Exercise description
In the material below, find the line with "right ankle: (666, 1884)" and the line with "left wrist: (409, 401)". Output exactly those two lines and all lines between them, leaving out pictures.

Working data

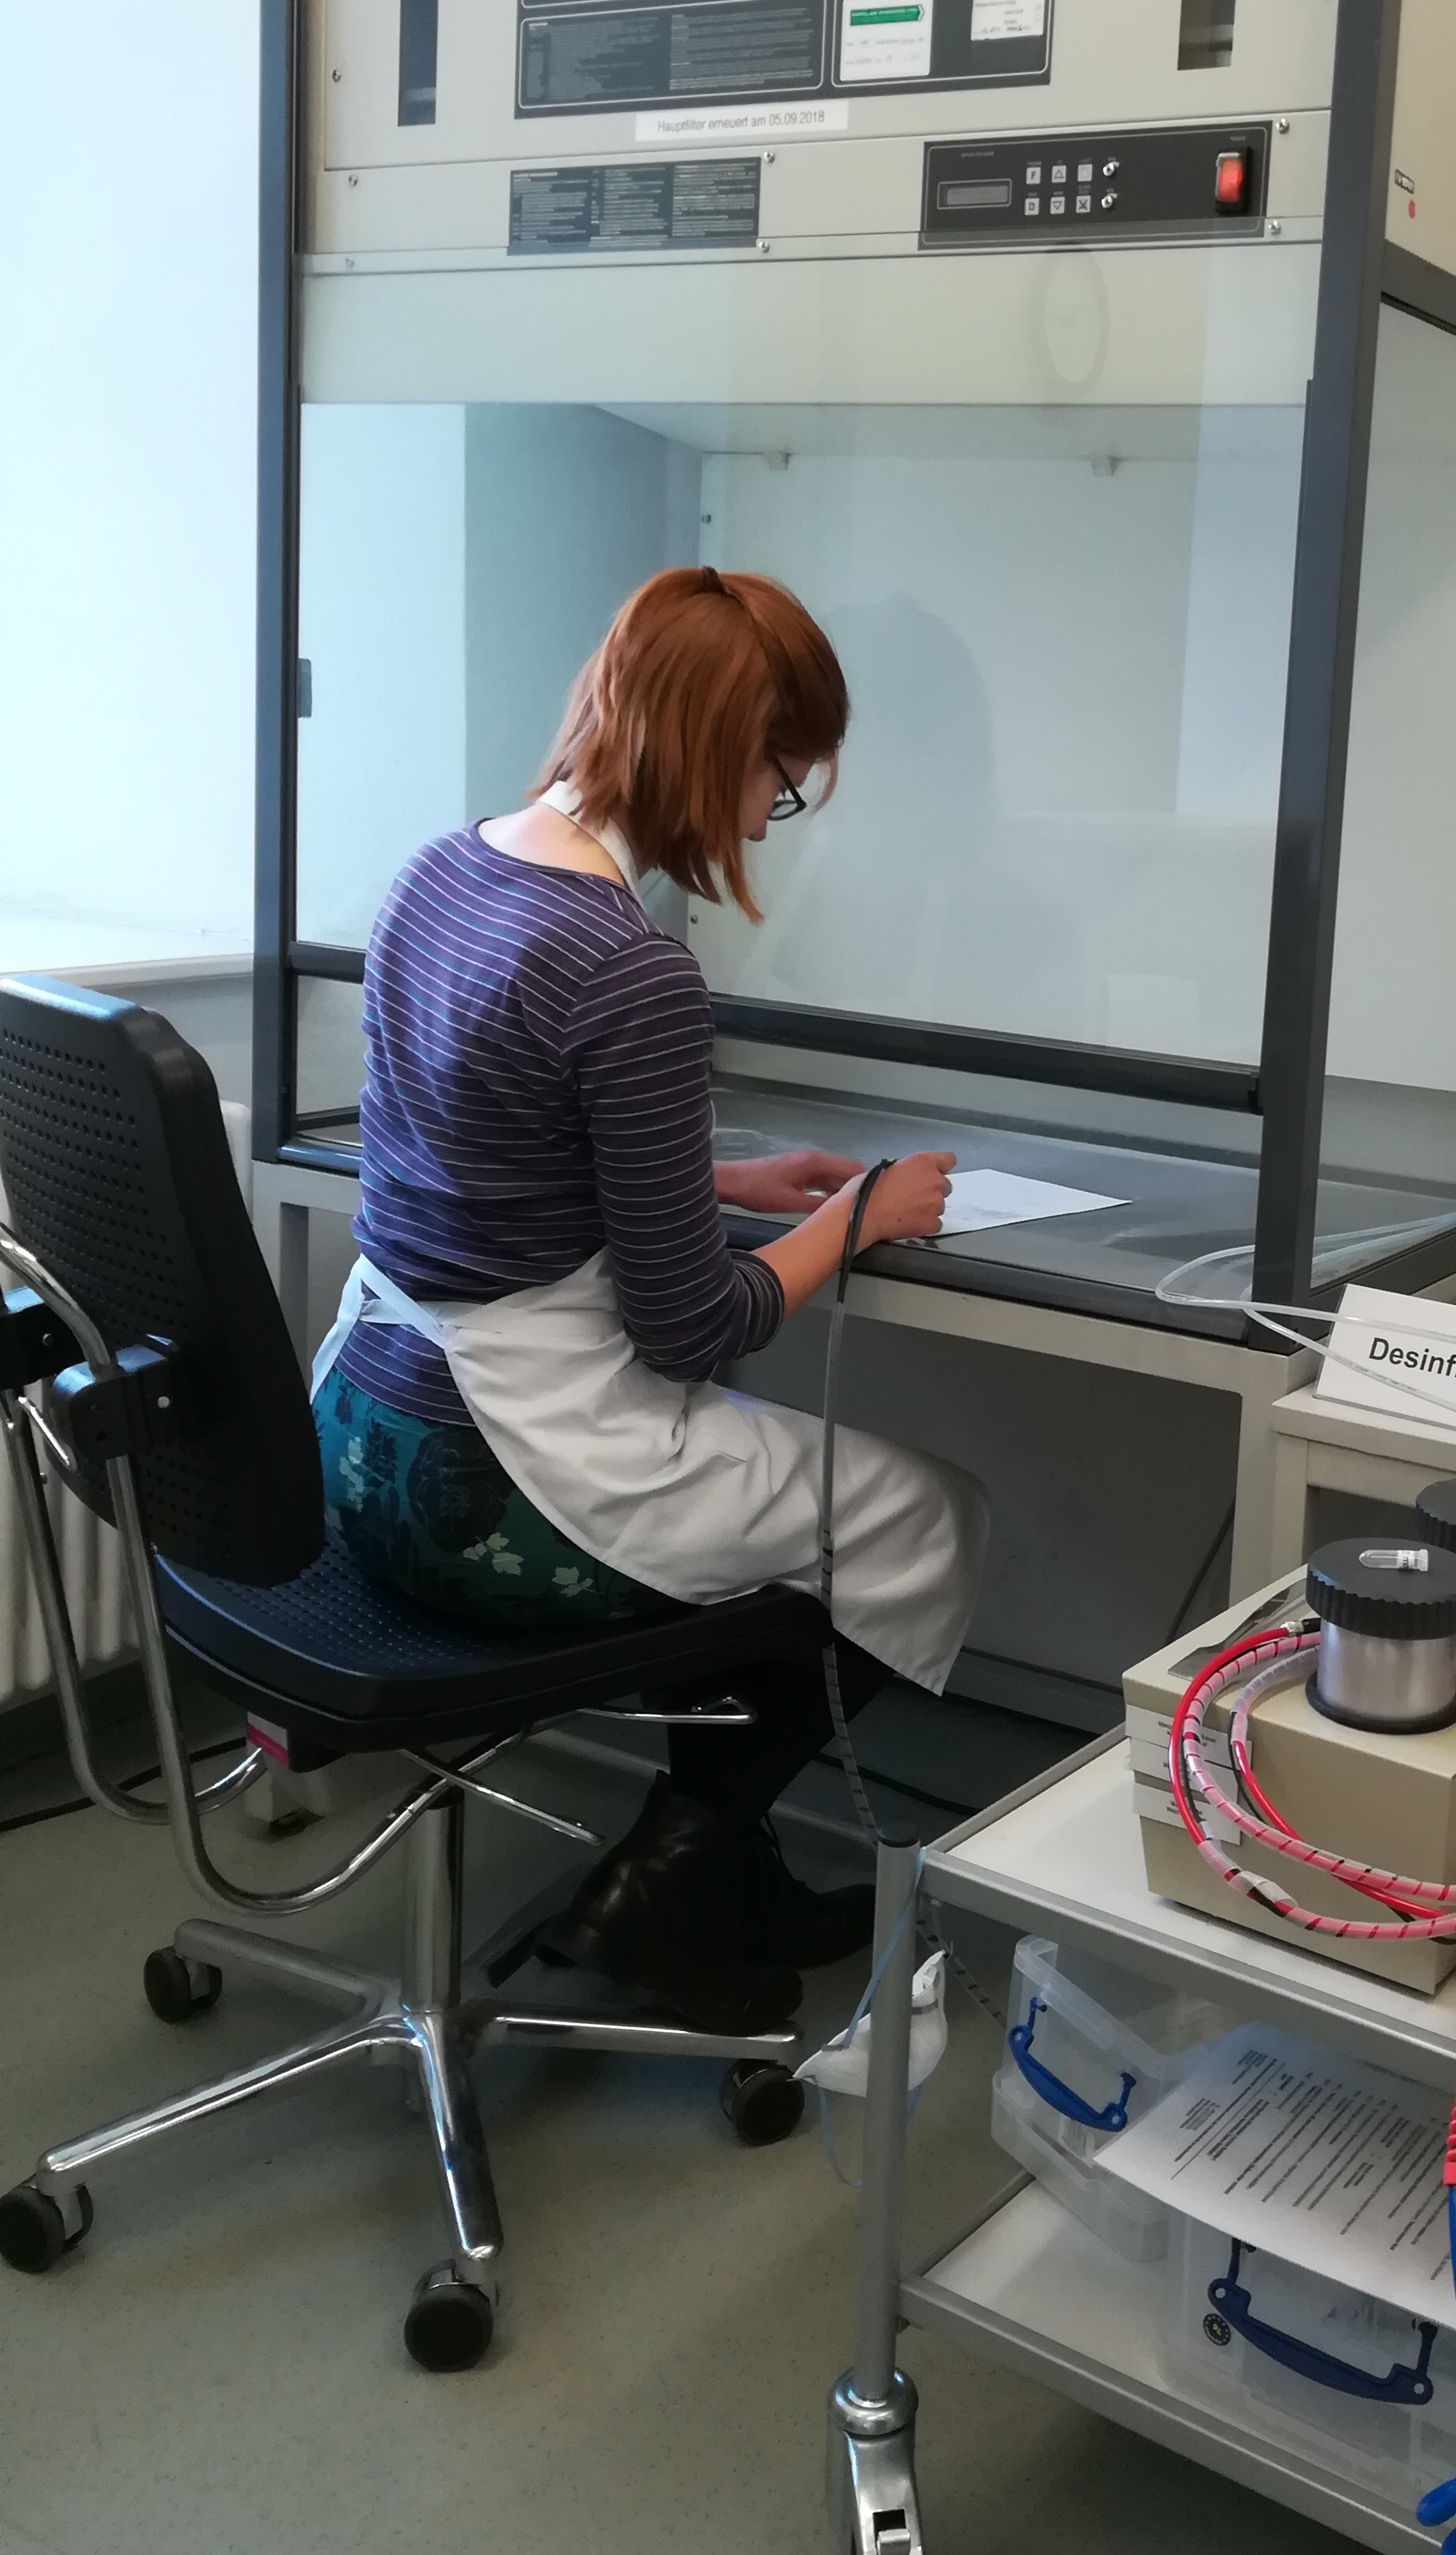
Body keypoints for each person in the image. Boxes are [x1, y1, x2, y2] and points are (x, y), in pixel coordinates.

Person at [308, 566, 987, 2037]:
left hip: (359, 1439)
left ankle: (720, 1869)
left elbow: (483, 1152)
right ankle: (666, 1884)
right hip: (497, 1494)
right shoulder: (629, 966)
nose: (768, 819)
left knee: (781, 1502)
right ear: (713, 745)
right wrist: (858, 1217)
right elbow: (697, 1329)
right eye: (775, 779)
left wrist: (719, 1179)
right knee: (923, 1514)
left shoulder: (441, 871)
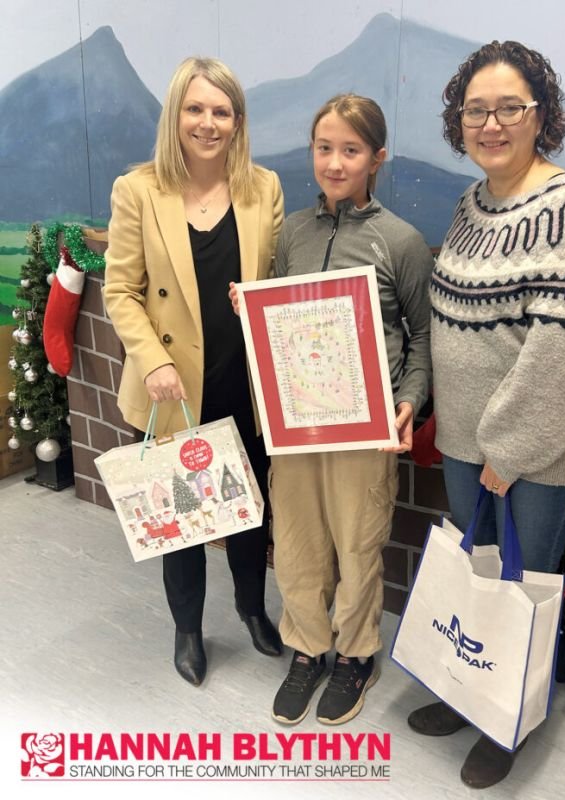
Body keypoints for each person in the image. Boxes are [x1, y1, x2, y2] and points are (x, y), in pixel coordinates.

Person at [407, 41, 565, 788]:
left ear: (541, 115)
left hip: (538, 449)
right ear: (458, 121)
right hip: (468, 442)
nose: (490, 124)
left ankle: (508, 721)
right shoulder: (473, 203)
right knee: (478, 574)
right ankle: (469, 690)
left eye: (509, 109)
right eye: (475, 111)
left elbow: (560, 351)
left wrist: (511, 449)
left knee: (524, 588)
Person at [241, 94, 433, 726]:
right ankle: (307, 647)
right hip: (297, 425)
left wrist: (409, 401)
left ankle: (355, 655)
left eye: (351, 150)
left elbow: (423, 338)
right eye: (324, 148)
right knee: (297, 545)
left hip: (364, 431)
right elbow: (278, 321)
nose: (335, 162)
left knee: (357, 546)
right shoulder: (293, 233)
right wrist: (253, 311)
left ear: (377, 158)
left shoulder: (400, 241)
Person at [103, 56, 284, 687]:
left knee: (248, 507)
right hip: (171, 386)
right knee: (179, 516)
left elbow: (277, 281)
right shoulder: (138, 190)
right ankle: (187, 628)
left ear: (238, 121)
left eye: (222, 111)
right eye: (196, 109)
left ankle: (252, 608)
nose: (208, 123)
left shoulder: (264, 188)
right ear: (176, 114)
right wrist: (152, 360)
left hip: (243, 381)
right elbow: (121, 291)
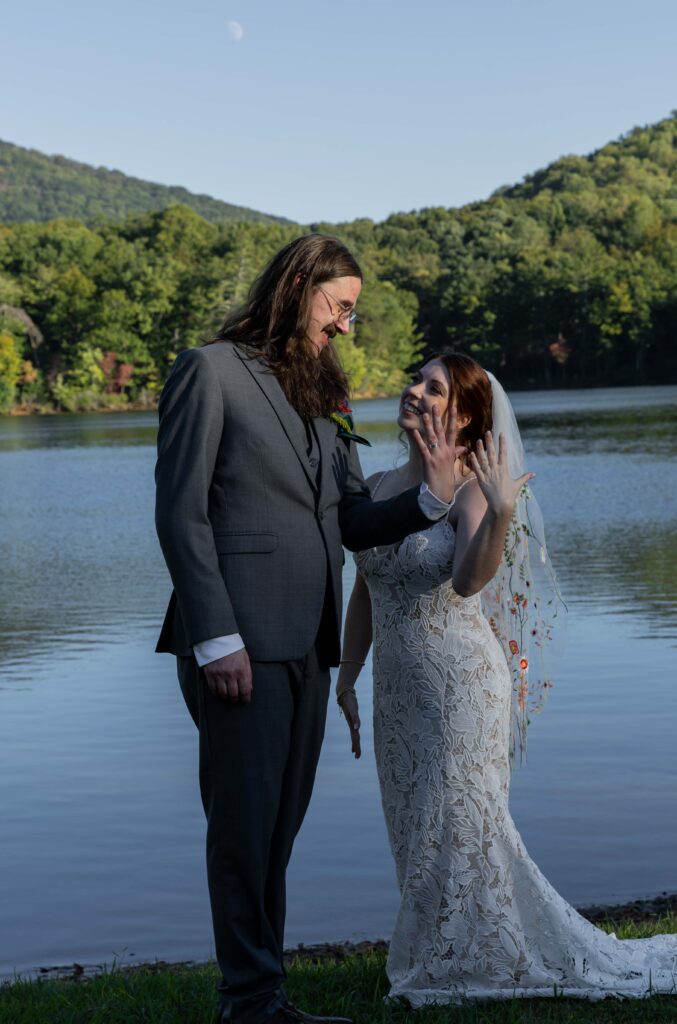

Completed task
right ankle: (666, 1884)
right hip: (497, 1494)
right shoulder: (629, 966)
nose: (768, 819)
left knee: (781, 1502)
right ear: (713, 745)
right wrist: (858, 1217)
right elbow: (697, 1329)
right eye: (775, 779)
left wrist: (719, 1179)
right knee: (923, 1514)
left shoulder: (441, 871)
Body keypoints for each person in the image. Boxes are [x1, y1, x2, y2] and points are (x, y), in pixel coordinates.

Person at [407, 41, 565, 788]:
left ear: (541, 115)
left hip: (538, 449)
right ear: (458, 121)
right hip: (468, 442)
nose: (490, 124)
left ankle: (508, 721)
right shoulder: (473, 203)
right knee: (478, 574)
right ankle: (469, 690)
left eye: (509, 109)
right eye: (475, 111)
left elbow: (560, 351)
left wrist: (511, 449)
left knee: (524, 588)
Person at [241, 94, 433, 726]:
right ankle: (307, 647)
right hip: (297, 425)
left wrist: (409, 401)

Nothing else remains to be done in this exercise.